How many chickens do you have?
I have 35.


----------



## Fiere (Feb 26, 2014)

I have no idea. If I never count, I can never have too many!


----------



## robin416 (Sep 8, 2013)

Fiere said:


> I have no idea. If I never count, I can never have too many!


I was wondering how you were going to get around that. Pretty clever response.

I'm down now to about ten birds, all over five years old. When I was still in the breeding business I could have almost 200 or as few as 50 at any given time.

I sold out four years ago, kept my old non producing birds and the odd balls. Even then the oddballs were five years old. I didn't expect to be wondering if my oldest was actually going to live to be ten in August. If things keep going the way they are, I could still have birds five years from now without having added any to the existing flock.


----------



## Fiere (Feb 26, 2014)

If my lack of math is correct, I guesstimate 120ish at the moment. I really, really need to thin the flock. I have a few not laying and with so many to replace them I simply can't afford to feed them for nothing.


----------



## robin416 (Sep 8, 2013)

Even with the free ranging, you've got yourself a full time job just taking care of the animals and birds.


----------



## Nm156 (May 16, 2015)

16 weeks old ISA Brown hybrids.They are going for it.


----------



## chickenhen (Apr 22, 2015)

Nm156 said:


> How many chickens do you have?
> I have 35.


I have 17 hens.


----------



## chickenhen (Apr 22, 2015)

Nm156 said:


> 16 weeks old ISA Brown hybrids.They are going for it.


Cute! I like the picture of your hen!


----------



## Fiere (Feb 26, 2014)

robin416 said:


> Even with the free ranging, you've got yourself a full time job just taking care of the animals and birds.

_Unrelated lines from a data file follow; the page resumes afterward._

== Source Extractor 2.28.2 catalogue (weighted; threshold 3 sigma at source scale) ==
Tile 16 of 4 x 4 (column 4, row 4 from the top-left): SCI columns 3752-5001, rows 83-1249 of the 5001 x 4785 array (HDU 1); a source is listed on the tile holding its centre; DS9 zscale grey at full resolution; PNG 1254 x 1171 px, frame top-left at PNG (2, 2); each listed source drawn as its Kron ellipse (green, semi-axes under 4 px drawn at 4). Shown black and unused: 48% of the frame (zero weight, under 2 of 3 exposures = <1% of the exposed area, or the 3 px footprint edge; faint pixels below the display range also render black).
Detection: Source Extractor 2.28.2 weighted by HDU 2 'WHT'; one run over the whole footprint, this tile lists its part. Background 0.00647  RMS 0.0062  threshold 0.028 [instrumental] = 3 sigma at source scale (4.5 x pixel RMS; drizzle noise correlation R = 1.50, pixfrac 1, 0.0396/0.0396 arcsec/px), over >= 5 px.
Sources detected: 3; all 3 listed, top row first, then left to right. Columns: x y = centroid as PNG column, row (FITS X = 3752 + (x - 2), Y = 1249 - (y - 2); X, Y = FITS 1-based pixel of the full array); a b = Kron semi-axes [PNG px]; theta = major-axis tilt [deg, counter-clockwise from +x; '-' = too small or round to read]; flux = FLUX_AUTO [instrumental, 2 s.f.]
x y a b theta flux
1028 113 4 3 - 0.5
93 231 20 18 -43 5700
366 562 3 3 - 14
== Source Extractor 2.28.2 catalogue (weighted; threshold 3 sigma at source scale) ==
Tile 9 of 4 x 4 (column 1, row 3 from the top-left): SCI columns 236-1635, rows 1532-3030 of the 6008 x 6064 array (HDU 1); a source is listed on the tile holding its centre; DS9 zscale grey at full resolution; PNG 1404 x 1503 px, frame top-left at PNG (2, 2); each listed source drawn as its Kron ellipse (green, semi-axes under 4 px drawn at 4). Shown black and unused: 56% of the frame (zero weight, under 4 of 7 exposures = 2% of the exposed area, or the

Not much free ranges here now. Had a few expensive birds taken that I can't replace (even though they, too, were locked up - but I know what predators are around) and its once bitten twice shy.


----------



## robin416 (Sep 8, 2013)

Dang it. You need some ferocious LG dogs. Or at least something that sounds the alarm.


----------



## zamora (May 26, 2015)

I have 8 hens and one RIR roo.


----------



## robin416 (Sep 8, 2013)

zamora said:


> I have 8 hens and one RIR roo.


That's a manageable number. If I wasn't in to breeding show quality I might not have gotten totally out. The work load just became too much.

The problem is keeping to that number. I can't tell you how many times I had to walk away from the computer when I spotted a particularly appealing breed. Shows were the worst. Seeing in real life is an even harder fight. That's how I got in to Dutch for a couple of years.


----------



## zamora (May 26, 2015)

robin416 said:


> The work load just became too much.


I totally understand that, I raised and trained horses my entire life up until 2 years ago. I have no idea how I made the time now. Going to poultry shows and such is not a problem for me, if there are any around here I don't know about them.

Seeing breeds I want to add to the flock should not be a problem for me...my husband is another matter entirely. LOL


----------



## robin416 (Sep 8, 2013)

zamora said:


> Seeing breeds I want to add to the flock should not be a problem for me...my husband is another matter entirely. LOL


LOL indeed, that's how I got snookered in to the Dutch. The hubs loved the looks of the males.


----------